→ **Exercise instructions**: Two lines in the data below mark the range: the one with "Encuentra en heroínas" and the one with "Ancora nessun commento". Return both, along with every line between them, exactly.

Excerpts from a dataset:
>>>

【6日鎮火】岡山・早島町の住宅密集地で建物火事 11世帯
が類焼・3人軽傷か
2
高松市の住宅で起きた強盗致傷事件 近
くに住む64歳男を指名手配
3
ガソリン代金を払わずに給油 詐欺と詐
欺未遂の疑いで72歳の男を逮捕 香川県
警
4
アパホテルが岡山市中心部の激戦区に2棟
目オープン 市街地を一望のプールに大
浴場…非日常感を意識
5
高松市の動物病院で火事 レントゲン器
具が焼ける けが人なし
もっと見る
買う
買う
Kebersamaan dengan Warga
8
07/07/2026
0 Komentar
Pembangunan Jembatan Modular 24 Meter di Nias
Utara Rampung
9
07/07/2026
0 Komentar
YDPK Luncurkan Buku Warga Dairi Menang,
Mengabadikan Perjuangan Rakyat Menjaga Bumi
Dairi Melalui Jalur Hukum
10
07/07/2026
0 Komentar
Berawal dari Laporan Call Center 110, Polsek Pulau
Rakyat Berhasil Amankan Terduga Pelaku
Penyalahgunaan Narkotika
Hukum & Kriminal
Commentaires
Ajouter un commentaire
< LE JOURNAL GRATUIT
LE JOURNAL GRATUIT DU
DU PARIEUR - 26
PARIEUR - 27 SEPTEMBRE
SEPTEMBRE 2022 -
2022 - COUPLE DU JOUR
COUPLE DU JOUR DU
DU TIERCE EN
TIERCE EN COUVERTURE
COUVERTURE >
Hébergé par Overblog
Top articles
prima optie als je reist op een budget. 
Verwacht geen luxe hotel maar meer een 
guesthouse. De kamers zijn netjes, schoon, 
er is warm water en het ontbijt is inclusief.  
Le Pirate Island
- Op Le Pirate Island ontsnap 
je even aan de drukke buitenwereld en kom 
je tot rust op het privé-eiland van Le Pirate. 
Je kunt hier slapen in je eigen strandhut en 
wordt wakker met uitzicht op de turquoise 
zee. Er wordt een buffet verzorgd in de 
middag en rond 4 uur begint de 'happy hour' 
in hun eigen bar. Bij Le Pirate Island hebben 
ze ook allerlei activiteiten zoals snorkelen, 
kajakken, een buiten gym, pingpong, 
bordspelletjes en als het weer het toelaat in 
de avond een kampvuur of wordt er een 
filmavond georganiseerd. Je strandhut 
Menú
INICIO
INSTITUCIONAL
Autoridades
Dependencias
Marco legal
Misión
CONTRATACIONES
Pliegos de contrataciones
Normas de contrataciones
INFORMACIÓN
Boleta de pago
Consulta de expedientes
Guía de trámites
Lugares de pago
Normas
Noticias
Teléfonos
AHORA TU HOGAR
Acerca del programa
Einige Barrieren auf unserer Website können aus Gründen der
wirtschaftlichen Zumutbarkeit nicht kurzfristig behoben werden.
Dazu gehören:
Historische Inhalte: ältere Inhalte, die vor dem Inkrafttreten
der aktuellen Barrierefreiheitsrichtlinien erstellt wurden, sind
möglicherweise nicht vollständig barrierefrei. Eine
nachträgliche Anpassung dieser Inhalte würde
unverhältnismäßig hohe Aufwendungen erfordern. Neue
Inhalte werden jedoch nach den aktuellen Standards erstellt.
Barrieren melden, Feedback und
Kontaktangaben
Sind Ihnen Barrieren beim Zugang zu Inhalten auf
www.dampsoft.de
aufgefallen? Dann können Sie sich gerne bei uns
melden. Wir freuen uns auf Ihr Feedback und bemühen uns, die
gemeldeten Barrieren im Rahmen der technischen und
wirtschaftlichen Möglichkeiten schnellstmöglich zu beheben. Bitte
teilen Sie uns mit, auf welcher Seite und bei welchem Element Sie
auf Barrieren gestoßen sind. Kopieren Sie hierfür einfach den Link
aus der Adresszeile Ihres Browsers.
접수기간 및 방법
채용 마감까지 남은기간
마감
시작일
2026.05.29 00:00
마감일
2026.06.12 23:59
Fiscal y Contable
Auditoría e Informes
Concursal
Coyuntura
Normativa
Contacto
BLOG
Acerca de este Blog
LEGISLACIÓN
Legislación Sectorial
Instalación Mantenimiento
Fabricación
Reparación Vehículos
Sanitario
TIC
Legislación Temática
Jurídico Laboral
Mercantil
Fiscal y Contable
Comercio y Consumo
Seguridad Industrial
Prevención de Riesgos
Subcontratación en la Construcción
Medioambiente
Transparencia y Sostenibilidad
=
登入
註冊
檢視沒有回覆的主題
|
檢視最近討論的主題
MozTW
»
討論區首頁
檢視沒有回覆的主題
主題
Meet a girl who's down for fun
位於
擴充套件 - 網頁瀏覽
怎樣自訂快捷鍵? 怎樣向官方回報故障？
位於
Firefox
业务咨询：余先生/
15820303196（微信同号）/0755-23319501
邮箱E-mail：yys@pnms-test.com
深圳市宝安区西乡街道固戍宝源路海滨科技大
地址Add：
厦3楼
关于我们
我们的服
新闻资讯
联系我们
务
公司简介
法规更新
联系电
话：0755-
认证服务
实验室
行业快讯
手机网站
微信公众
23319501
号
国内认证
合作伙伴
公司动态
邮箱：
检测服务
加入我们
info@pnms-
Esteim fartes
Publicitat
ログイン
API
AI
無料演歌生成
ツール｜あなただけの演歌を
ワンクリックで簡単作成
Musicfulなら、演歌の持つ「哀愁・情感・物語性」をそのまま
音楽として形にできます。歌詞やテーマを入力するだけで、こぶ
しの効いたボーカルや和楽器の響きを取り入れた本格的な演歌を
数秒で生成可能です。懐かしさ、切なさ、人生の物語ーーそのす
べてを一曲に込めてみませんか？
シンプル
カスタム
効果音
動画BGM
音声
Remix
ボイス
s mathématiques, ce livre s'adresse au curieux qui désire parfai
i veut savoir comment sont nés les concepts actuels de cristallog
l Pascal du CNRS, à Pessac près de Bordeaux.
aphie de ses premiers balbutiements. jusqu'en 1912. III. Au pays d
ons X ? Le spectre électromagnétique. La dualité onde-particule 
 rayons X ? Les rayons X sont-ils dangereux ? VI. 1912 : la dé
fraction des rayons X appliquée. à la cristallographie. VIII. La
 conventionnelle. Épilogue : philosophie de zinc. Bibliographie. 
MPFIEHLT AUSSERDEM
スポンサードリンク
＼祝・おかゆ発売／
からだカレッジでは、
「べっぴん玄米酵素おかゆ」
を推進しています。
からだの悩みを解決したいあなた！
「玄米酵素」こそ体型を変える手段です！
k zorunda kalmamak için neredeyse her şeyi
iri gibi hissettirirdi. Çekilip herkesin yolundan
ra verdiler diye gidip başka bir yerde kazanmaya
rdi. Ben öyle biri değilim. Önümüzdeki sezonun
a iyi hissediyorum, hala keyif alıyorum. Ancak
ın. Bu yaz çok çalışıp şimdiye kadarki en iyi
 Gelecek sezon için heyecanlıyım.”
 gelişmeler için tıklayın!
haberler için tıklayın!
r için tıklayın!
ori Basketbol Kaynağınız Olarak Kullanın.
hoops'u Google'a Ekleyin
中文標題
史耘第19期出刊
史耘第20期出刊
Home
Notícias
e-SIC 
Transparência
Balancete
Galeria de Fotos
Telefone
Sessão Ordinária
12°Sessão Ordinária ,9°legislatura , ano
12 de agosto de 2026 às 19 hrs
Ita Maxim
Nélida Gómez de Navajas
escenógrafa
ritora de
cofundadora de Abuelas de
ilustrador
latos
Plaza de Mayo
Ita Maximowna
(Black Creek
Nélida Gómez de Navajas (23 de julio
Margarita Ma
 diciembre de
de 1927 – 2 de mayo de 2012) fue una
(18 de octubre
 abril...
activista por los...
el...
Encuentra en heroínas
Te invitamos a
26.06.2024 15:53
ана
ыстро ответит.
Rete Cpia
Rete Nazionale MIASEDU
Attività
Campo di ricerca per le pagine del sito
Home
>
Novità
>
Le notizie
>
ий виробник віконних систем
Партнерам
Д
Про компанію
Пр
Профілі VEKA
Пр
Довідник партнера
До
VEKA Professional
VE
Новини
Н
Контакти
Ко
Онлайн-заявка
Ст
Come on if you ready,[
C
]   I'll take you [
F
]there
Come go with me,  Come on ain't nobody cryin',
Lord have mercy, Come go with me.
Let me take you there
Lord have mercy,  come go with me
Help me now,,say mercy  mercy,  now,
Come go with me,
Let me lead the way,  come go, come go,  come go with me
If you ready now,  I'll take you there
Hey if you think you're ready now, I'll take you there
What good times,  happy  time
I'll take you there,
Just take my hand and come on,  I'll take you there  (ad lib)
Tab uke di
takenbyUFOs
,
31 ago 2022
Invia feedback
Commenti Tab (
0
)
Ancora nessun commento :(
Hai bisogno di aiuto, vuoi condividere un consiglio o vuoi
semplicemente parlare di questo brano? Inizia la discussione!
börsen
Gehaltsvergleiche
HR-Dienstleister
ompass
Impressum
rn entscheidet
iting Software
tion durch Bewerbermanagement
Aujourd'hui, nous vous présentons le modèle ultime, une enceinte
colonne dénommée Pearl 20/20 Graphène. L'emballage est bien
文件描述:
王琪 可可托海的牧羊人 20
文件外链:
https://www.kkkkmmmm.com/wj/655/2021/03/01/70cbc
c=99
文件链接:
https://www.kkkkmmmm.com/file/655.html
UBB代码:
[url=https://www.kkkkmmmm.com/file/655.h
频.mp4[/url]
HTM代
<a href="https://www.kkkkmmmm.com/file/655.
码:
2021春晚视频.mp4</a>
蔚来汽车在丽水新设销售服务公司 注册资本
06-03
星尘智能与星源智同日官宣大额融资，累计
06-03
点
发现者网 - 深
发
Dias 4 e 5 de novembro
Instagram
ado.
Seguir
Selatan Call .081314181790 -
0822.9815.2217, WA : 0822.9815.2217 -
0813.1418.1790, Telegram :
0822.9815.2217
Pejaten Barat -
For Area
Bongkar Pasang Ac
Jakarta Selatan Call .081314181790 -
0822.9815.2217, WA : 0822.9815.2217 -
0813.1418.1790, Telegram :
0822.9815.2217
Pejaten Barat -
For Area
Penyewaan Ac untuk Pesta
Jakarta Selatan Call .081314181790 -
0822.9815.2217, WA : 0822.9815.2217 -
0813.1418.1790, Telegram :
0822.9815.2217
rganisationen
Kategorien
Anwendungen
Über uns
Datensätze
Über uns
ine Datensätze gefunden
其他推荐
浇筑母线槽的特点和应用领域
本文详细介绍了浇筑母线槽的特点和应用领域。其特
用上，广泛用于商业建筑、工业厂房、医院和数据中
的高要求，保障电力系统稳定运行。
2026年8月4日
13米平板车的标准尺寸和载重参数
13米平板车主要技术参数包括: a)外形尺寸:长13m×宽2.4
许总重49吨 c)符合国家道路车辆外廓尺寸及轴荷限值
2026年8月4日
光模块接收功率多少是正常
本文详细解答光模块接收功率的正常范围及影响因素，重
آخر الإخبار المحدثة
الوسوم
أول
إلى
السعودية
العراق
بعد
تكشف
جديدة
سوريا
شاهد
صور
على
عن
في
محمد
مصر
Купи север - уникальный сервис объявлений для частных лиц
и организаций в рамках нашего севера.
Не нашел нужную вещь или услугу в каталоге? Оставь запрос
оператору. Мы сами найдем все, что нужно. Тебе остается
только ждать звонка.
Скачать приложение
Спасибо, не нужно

<<<

→ **Result of the task**:
Encuentra en heroínas
Te invitamos a
26.06.2024 15:53
ана
ыстро ответит.
Rete Cpia
Rete Nazionale MIASEDU
Attività
Campo di ricerca per le pagine del sito
Home
>
Novità
>
Le notizie
>
ий виробник віконних систем
Партнерам
Д
Про компанію
Пр
Профілі VEKA
Пр
Довідник партнера
До
VEKA Professional
VE
Новини
Н
Контакти
Ко
Онлайн-заявка
Ст
Come on if you ready,[
C
]   I'll take you [
F
]there
Come go with me,  Come on ain't nobody cryin',
Lord have mercy, Come go with me.
Let me take you there
Lord have mercy,  come go with me
Help me now,,say mercy  mercy,  now,
Come go with me,
Let me lead the way,  come go, come go,  come go with me
If you ready now,  I'll take you there
Hey if you think you're ready now, I'll take you there
What good times,  happy  time
I'll take you there,
Just take my hand and come on,  I'll take you there  (ad lib)
Tab uke di
takenbyUFOs
,
31 ago 2022
Invia feedback
Commenti Tab (
0
)
Ancora nessun commento :(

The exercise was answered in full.